Even worse, this makes outcomes worse for patients with chronic conditions, at least until they hit the 8,000 pound ceiling in any year (and note the billing issues here -- if people have to pay and be reimbursed there can be a liquidity issue).  Now these people pay 4,500 pounds with a 1,000 pound subsidy.  Hopefully nobody will have trouble paying the 3,500 pounds per year?  That is around $450 a month -- what if the worker gets $5 an hour? 

And this gets back to the most important issue -- these people completely misunderstand the whole idea of insurance.  We insure against risks that exceed our ability to pay.  Is 3,5000 pounds a sum that every British person could pay without hardship?  A cost of zero would make it possible for everyone to be able to afford health care, regardless of financial circumstance.

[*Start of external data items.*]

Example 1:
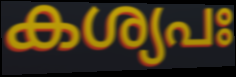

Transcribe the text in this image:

കശ്യപഃ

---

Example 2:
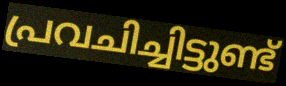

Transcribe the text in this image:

പ്രവചിച്ചിട്ടുണ്ട്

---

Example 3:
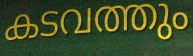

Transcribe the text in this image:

കടവത്തും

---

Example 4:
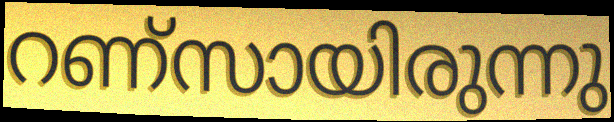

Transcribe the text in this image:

റണ്സായിരുന്നു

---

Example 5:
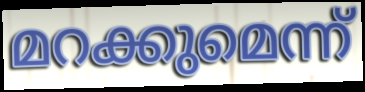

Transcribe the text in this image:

മറക്കുമെന്ന്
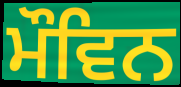
ਮੌਵਿਨ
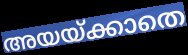
അയയ്ക്കാതെ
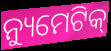
ନ୍ୟୁମେଟିକ୍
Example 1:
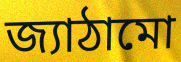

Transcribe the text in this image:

জ্যাঠামো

Now, what I want to make exceedingly clear is that the nation with the highest private sector portion of payments also has the highest public sector as well, as even libertarian Megan McArdle notes:

A lot of people seem to think that "per-capita government spending" means "spending per person covered by government insurance." That's understandable, but wrong. "Per-capita government spending" means "government spending on health care per U.S. citizen." In other words, we spend as much to cover a fraction of our population as other governments spend to cover everyone. So pointing out that Medicare beneficiaries cost more on average than younger people is true but irrelevant. We spend more covering old people, poor people and veterans than many other governments spend to cover all those people, plus the rest of the population.
 So if you are advising the English on health care reform, why would you suggest the politically unpopular move of putting more "skin in the game" when the country that does the most of this ends up paying more money (out of government revenues) to cover fewer people?  And England allows private health care, so the benefits of a more private system (over and above current options) isn't absolutely clear. 

Finally, there is the issue of prioritization.  Is the NHS really the biggest policy challenge that the UK faces?  Is it in the top 10?  Now it is possible that innovation is under-supported by this approach.  Of course, they could simply increase research grants, if this was thought to be the most important issue.

But wouldn't issues like persistent unemployment and industrial decline be better places to focus efforts?  And how would increasing the government's expenditure on health care (likely financed by higher taxes) work to improve these issues?  Or is it expending political capital on an experiment that might well not work out to reduce costs?